## Trecho

########

As flores de Dona Pifa foram um presente do neto, o gaitista Engels Espíritos. “Quando chegamos ao estúdio, o tatuador pirou. Acho que foi a mulher mais velha que ele já tatuou”, conta. Ele calculou que alguns tios e primos poderiam ficar bravos com a surpresa, mas a reação foi positiva. Curiosamente, a atitude da matriarca encorajou vários familiares. Agora, quase todos trazem alguma arte no corpo.
O culto — e o estigma — da tatuagem oscilou ao longo dos tempos. Os motivos sobre a pele já foram usados para distinguir os membros mais valentes de uma sociedade. E também para marcar os indesejáveis e marginalizados. O preconceito enfraquece sempre que a tattoo ressurge como adorno, a meio caminho entre a rebeldia e o fashionismo. Além do aspecto artístico, as pessoas hoje também enxergam a possibilidade de ter uma ligação emocional com o desenho. São mães que eternizam o dia em que deram à luz; namorados que fazem juras de amor.
A assistente administrativa Denise Valéria da Silva Aquino, 51 anos, também demorou um pouco para fazer a primeira tatuagem, aos 30. “Foi por conta da pressão em casa. Meu pai e meus irmãos não aceitavam, achavam que era coisa de marginal”, diz. Atualmente, a cinquentona coleciona 20 desenhos na pele. Uma cobra coral no punho, presente de um sobrinho, foi sua “estreia”. No braço, a tattoo considerada mais importante: homenagem a um filho, morto em 2013. Ela só as faz onde consegue ver. “Onde não vejo, não tem graça”, afirma Denise, uma fã do chamado black work, estilo em que somente tinta preta é usada.
O tatuador Pablo Hermano tem uma teoria sobre a maior quantidade de pessoas interessadas em se tatuar. Ele acredita que o maior acesso à informação, com a internet, mostrou que a arte corporal é milenar e está na base de muitas culturas. “Os índios usavam genipapo; os indianos, hena nas mãos. As pessoas se tocaram da beleza e da naturalidade da tatuagem”, reflete. E menciona o fato de que muitas celebridades ostentam suas tattos, despertando interesse num público amplo. Hermano diz fazer um estilo mais comercial e feminino de tatuagem. “Busco muita referência árabe e indiana”, resume.
Entre os tatuadores, há divergência sobre tratar-se ou não de um modismo. “Não cabe a mim dizer se é moda ou não. Depende de quem está fazendo e os motivos que o levaram a fazer”, opina Hermano. Ele conta que quando começou a tatuar, nos Estados Unidos, todas as mulheres queriam escrever “made in Brazil” no pulso. Também cita épocas em que muitos tatuaram âncoras, borboletas, mandalas, corações e conta que, hoje, muita gente o procura querendo o desenho de uma mão de Fátima (tradicional amuleto contra mau-olhado). Com sua experiência, viu a tattoo old school ressurgir com força e, depois, voltar a ser mais uma variação entre outras. “Fazer uma tatuagem totalmente original é complicado. O diferencial é o estilo”, conclui.

########

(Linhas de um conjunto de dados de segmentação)
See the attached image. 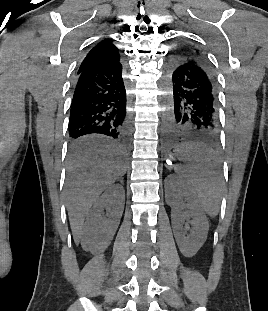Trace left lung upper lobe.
<instances>
[{"label":"left lung upper lobe","instance_id":"1","mask_svg":"<svg viewBox=\"0 0 268 311\" xmlns=\"http://www.w3.org/2000/svg\"><path fill=\"white\" fill-rule=\"evenodd\" d=\"M184 47L189 51L190 55L200 56V57L206 58V56L203 54V52L200 49H198L197 47L190 45V44L184 45Z\"/></svg>","mask_w":268,"mask_h":311}]
</instances>
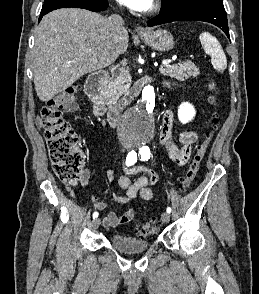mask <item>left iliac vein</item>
<instances>
[{
  "instance_id": "1",
  "label": "left iliac vein",
  "mask_w": 259,
  "mask_h": 294,
  "mask_svg": "<svg viewBox=\"0 0 259 294\" xmlns=\"http://www.w3.org/2000/svg\"><path fill=\"white\" fill-rule=\"evenodd\" d=\"M161 219L165 224L169 223V221H170L169 213L163 212L162 215H161Z\"/></svg>"
}]
</instances>
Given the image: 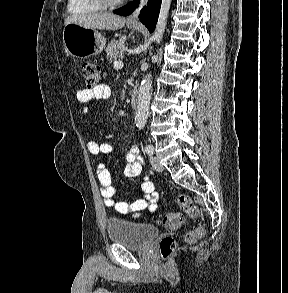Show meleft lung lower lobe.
<instances>
[{
    "label": "left lung lower lobe",
    "mask_w": 288,
    "mask_h": 293,
    "mask_svg": "<svg viewBox=\"0 0 288 293\" xmlns=\"http://www.w3.org/2000/svg\"><path fill=\"white\" fill-rule=\"evenodd\" d=\"M138 6L139 0H133L122 8L113 11V13L127 16L130 15ZM160 6L161 0H149L147 6L141 10L139 15L140 21L148 28L150 33H152L155 29L159 16Z\"/></svg>",
    "instance_id": "0a47b994"
}]
</instances>
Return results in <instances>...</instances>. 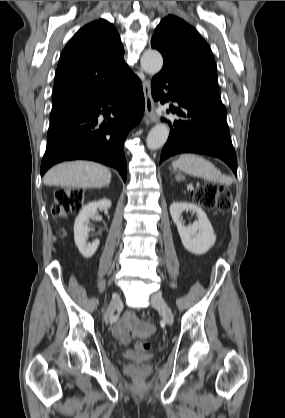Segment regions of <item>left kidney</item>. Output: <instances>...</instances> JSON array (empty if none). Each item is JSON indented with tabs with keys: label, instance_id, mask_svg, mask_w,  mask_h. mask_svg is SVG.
<instances>
[{
	"label": "left kidney",
	"instance_id": "obj_1",
	"mask_svg": "<svg viewBox=\"0 0 285 418\" xmlns=\"http://www.w3.org/2000/svg\"><path fill=\"white\" fill-rule=\"evenodd\" d=\"M184 211L196 213L198 220L192 225L185 226L182 222V213ZM170 214L177 226L182 244L189 252L202 255L214 245L216 235L206 213L201 207L193 203L173 202L170 205Z\"/></svg>",
	"mask_w": 285,
	"mask_h": 418
}]
</instances>
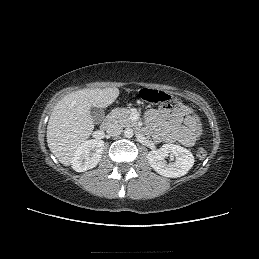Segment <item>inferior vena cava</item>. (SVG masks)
<instances>
[{"label":"inferior vena cava","instance_id":"inferior-vena-cava-1","mask_svg":"<svg viewBox=\"0 0 259 259\" xmlns=\"http://www.w3.org/2000/svg\"><path fill=\"white\" fill-rule=\"evenodd\" d=\"M106 132L110 136H118L122 133V126L116 123H111L107 126Z\"/></svg>","mask_w":259,"mask_h":259}]
</instances>
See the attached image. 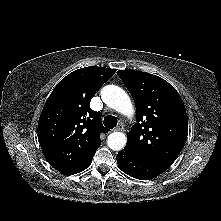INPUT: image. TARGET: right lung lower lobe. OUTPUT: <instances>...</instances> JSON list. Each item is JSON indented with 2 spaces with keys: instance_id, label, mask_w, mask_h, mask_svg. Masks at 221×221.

########

## Tarefa a realizar
Dê continuidade ao trecho sobre tatuagens a partir do ponto em que ele termina. Os itens não têm nenhum papel nesta tarefa.

## Resultado abaixo
O tatuador Taiom, um dos mais procurados da cidade, vê a questão de outra forma: “Se, hoje, o mundo é multidiciplinar, e a informação viaja em minutos, as influências se cruzam em algum momento, o que se reflete na tatuagem”. Para ele, a popularização dessa forma de expressão era inevitável. “Se hoje as pessoas consomem algum conceito, naturalmente vão querer de alguma forma carregar isso em seu corpo, o que não significa que tatuagem seja moda”, enfatiza.
Ferramentas de trabalho
Da mesma forma que aumentou o contato dos brasileiros com a cultura da tatuagem, cresceu o acesso dos tatuadores aos instrumentos de trabalho. A tatuadora Nashari Katherin conta que, quando começou a trabalhar, há nove anos, fazia tatuagens menores e era bem mais complicado comprar material. “Tínhamos que esperar um fornecedor vir de São Paulo; nós mesmos tínhamos que soldar as agulhas antes de os clientes chegarem. Hoje, vem tudo pronto”, compara.
Ela explica que as tatuagens modernas não perdem a definição como antigamente, embora seja normal que a pele absorva um pouco da tinta. Além disso, ela defende que as tatuagens evoluíram esteticamente: “Eu acho linda quase toda tatuagem, inclusive aquela de cadeia, mas houve uma evolução, sim, que fez com que mais pessoas quisessem se tatuar”. O estilo dela é contemporâneo. Ela explica que uma das características é usar menos o preto chapado e mais texturas com linhas, pontilhados e composições geométricas.
Existe uma nova onda?
O tatuador Daniel Matsumoto tem um traço mais fino. Suas tattoos, geralmente feitas em tinta preta, seguem os preceitos do black work e o dot work (pontilhismo) — duas escolas em evidência. Embora toda tatuagem parta de pontos (os furos da agulha para formar o desenho), o pontilhismo faz uma leitura sofisticada desse recurso, lançando mão de sombras, texturas e de cores diferenciadas.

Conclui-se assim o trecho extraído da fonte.